BEGIN
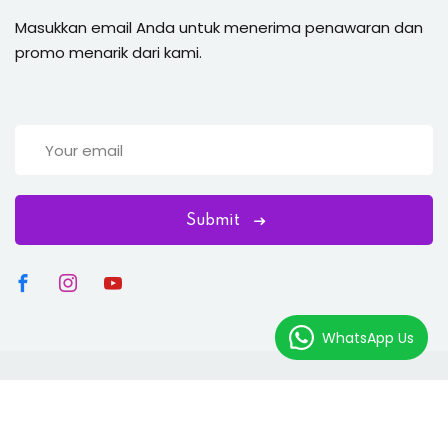
Masukkan email Anda untuk menerima penawaran dan
promo menarik dari kami.
Submit
WhatsApp Us
Copyright 2025 Lanesta Language All Rights Reserved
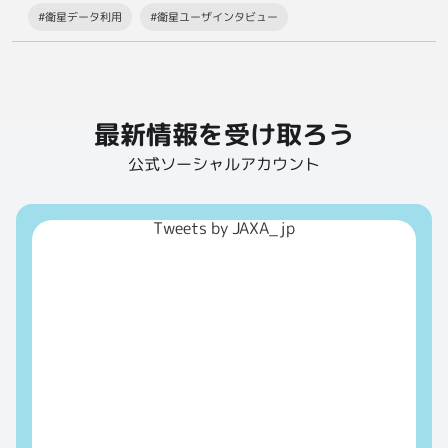
#衛星データ利用
#衛星ユーザインタビュー
最新情報を受け取ろう
公式ソーシャルアカウント
Tweets by JAXA_jp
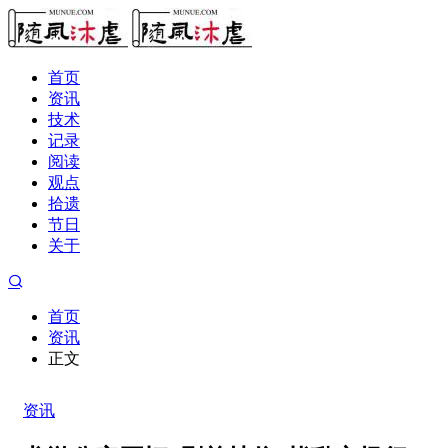
首页
资讯
技术
记录
阅读
观点
拾遗
节日
关于
首页
资讯
正文
资讯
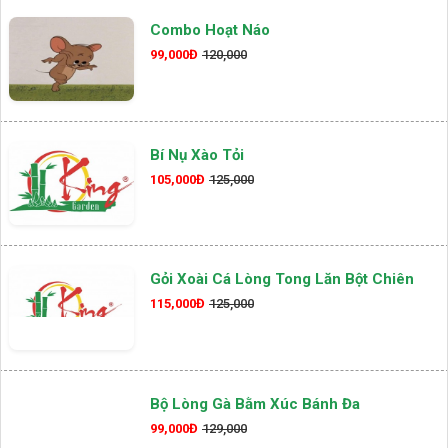
Combo Hoạt Náo
99,000Đ
120,000
Bí Nụ Xào Tỏi
105,000Đ
125,000
Gỏi Xoài Cá Lòng Tong Lăn Bột Chiên
115,000Đ
125,000
Bộ Lòng Gà Bằm Xúc Bánh Đa
99,000Đ
129,000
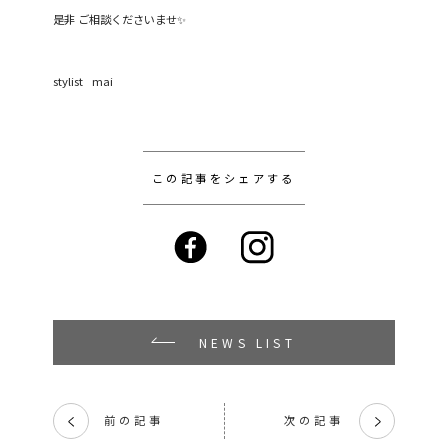
是非 ご相談くださいませ✨
stylist mai
この記事をシェアする
NEWS LIST
前の記事
次の記事
く
く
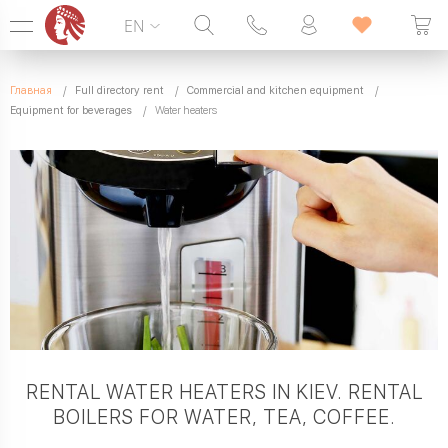
EN
Hotline:
099 338 00 22
Главная
Full directory rent
Commercial and kitchen equipment
SEVEN DAYS A WEEK
Equipment for beverages
Water heaters
RENTAL WATER HEATERS IN KIEV. RENTAL
BOILERS FOR WATER, TEA, COFFEE.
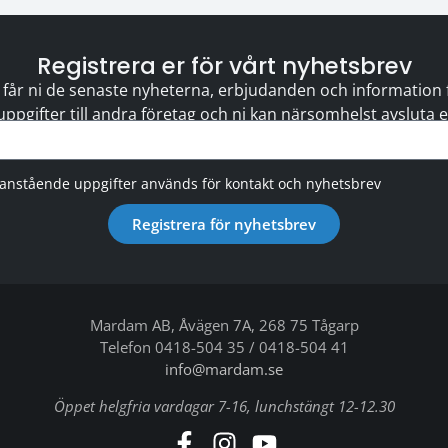
Registrera er för vårt nyhetsbrev
 får ni de senaste nyheterna, erbjudanden och information för
 uppgifter till andra företag och ni kan närsomhelst avsluta
vanstående uppgifter används för kontakt och nyhetsbrev
Registrera för nyhetsbrev
Mardam AB, Åvägen 7A, 268 75 Tågarp
Telefon 0418-504 35 / 0418-504 41
info@mardam.se
Öppet helgfria vardagar 7-16, lunchstängt 12-12.30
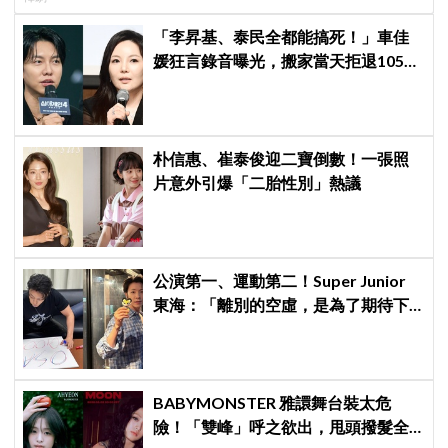
「李昇基、泰民全都能搞死！」車佳
媛狂言錄音曝光，搬家當天拒退105億
保證金、糾紛再升級
朴信惠、崔泰俊迎二寶倒數！一張照
片意外引爆「二胎性別」熱議
公演第一、運動第二！Super Junior
東海：「離別的空虛，是為了期待下
次再見」
BABYMONSTER 雅譞舞台裝太危
險！「雙峰」呼之欲出，甩頭撥髮全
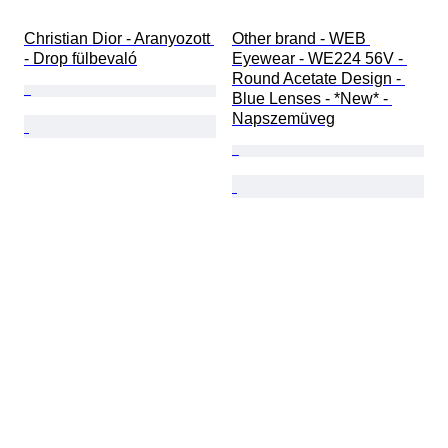
Christian Dior - Aranyozott 
Other brand - WEB 
- Drop fülbevaló
Eyewear - WE224 56V - 
Round Acetate Design - 
Blue Lenses - *New* - 
Napszemüveg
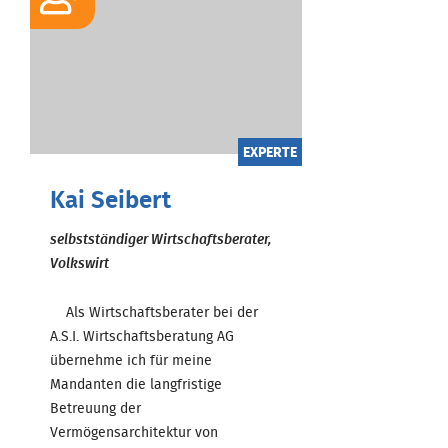
EXPERTE
Kai Seibert
selbstständiger Wirtschaftsberater,
Volkswirt
Als Wirtschaftsberater bei der
A.S.I. Wirtschaftsberatung AG
übernehme ich für meine
Mandanten die langfristige
Betreuung der
Vermögensarchitektur von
END
# Directions
All lines from the one holding "BABYMONSTER 雅譞舞台裝太危" through the last line of the records need to be copied exactly, both ends included, and the pictures left behind.

# Result for this exercise
BABYMONSTER 雅譞舞台裝太危
險！「雙峰」呼之欲出，甩頭撥髮全
Christian Dior - Aranyozott 
Other brand - WEB 
- Drop fülbevaló
Eyewear - WE224 56V - 
Round Acetate Design - 
Blue Lenses - *New* - 
Napszemüveg
EXPERTE
Kai Seibert
selbstständiger Wirtschaftsberater,
Volkswirt
Als Wirtschaftsberater bei der
A.S.I. Wirtschaftsberatung AG
übernehme ich für meine
Mandanten die langfristige
Betreuung der
Vermögensarchitektur von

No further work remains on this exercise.